Exactly the lines from the top of the records below through the one containing "130 257 7.76" must be set down, with no line added or dropped.

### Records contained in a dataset
····················

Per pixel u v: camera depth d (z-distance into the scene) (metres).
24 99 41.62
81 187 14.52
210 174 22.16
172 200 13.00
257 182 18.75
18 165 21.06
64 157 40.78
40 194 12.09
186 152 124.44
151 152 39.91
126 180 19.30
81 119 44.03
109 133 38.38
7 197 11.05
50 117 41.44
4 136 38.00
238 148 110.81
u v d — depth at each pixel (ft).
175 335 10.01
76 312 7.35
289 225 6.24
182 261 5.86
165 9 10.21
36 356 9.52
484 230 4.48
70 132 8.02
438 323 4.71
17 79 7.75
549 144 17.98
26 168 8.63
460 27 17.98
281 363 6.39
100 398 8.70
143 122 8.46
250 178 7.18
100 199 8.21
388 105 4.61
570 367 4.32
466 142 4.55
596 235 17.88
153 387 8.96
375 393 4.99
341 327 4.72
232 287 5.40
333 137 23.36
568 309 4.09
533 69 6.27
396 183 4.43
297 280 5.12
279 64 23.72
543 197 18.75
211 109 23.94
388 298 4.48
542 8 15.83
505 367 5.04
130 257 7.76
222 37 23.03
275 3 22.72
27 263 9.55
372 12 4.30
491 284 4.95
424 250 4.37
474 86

····················

### TASK RESULT
Per pixel u v: camera depth d (z-distance into the scene) (metres).
24 99 41.62
81 187 14.52
210 174 22.16
172 200 13.00
257 182 18.75
18 165 21.06
64 157 40.78
40 194 12.09
186 152 124.44
151 152 39.91
126 180 19.30
81 119 44.03
109 133 38.38
7 197 11.05
50 117 41.44
4 136 38.00
238 148 110.81
u v d — depth at each pixel (ft).
175 335 10.01
76 312 7.35
289 225 6.24
182 261 5.86
165 9 10.21
36 356 9.52
484 230 4.48
70 132 8.02
438 323 4.71
17 79 7.75
549 144 17.98
26 168 8.63
460 27 17.98
281 363 6.39
100 398 8.70
143 122 8.46
250 178 7.18
100 199 8.21
388 105 4.61
570 367 4.32
466 142 4.55
596 235 17.88
153 387 8.96
375 393 4.99
341 327 4.72
232 287 5.40
333 137 23.36
568 309 4.09
533 69 6.27
396 183 4.43
297 280 5.12
279 64 23.72
543 197 18.75
211 109 23.94
388 298 4.48
542 8 15.83
505 367 5.04
130 257 7.76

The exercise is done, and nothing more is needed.